Is the lesson that Frasier Crane and George Bailey strive to each us to stop making plans? Stop hoping for things that could be? Not at all, I don’t think. I think the lesson here isn’t to stop making plans, to stop dreaming or trying or doing, but to understand that plans get scrambled, they get upended, they get set aside, or flipped upside down, or bent and twisted into wild and unrecognizable contortions. When changes in our life come that we weren’t expecting, we shouldn’t let them completely derail us – but we should also acknowledge, for the sake of our emotional sanity, that we need the time to process the change, and to mourn it. You’re not to blame if the road you’re on swerves directions, and it’s not a personal failing if you need a moment to readjust.

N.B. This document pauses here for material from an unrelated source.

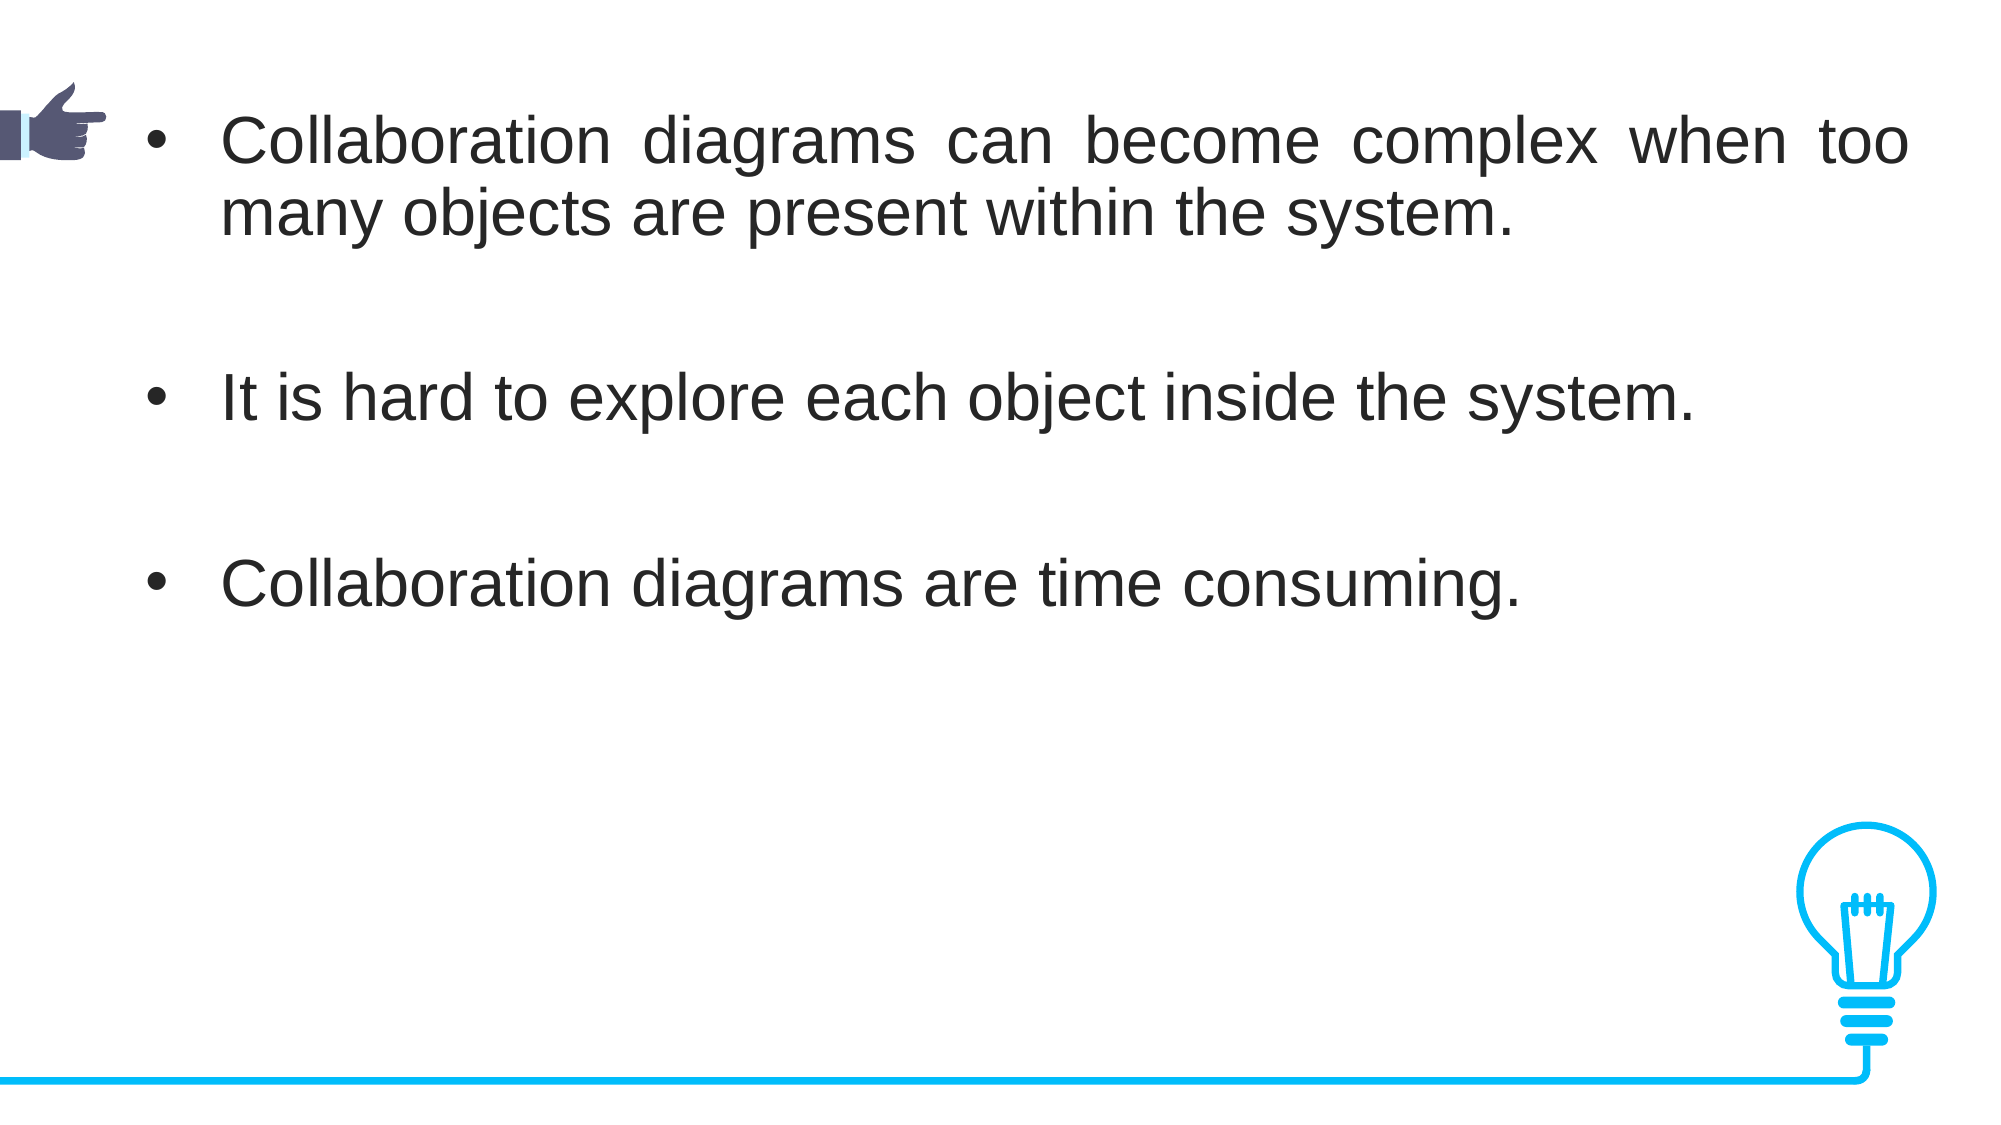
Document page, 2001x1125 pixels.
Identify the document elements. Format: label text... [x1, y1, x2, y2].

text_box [0, 82, 107, 161]
list Collaboration diagrams can become complex when too many objects are present within the system. It is hard to explore each object inside the system. Collaboration diagrams are time consuming. [130, 46, 1927, 774]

I’m not sure what all of this means or what I mean to say. I guess I want to say, be gentle with yourself. Be forgiving. Make new plans and work hard at them, and when those get scrambled, make some more. But at the same time, enjoy where you are and what you do have, accept where you’ve been and what you wanted and haven’t gotten, and take whatever steps you can to get what you need.
I’ll be okay. I have Millennials gallows humor and 90’s TV shows to binge, and new ideas for how to move forward. I’m signed up for online classes starting in January, for a Certificate in Writing. I’ve got plans for the books I want to write, and when those plans get messy, I’ll rework them and try again.
Happy Monday, everyone, and happy writing.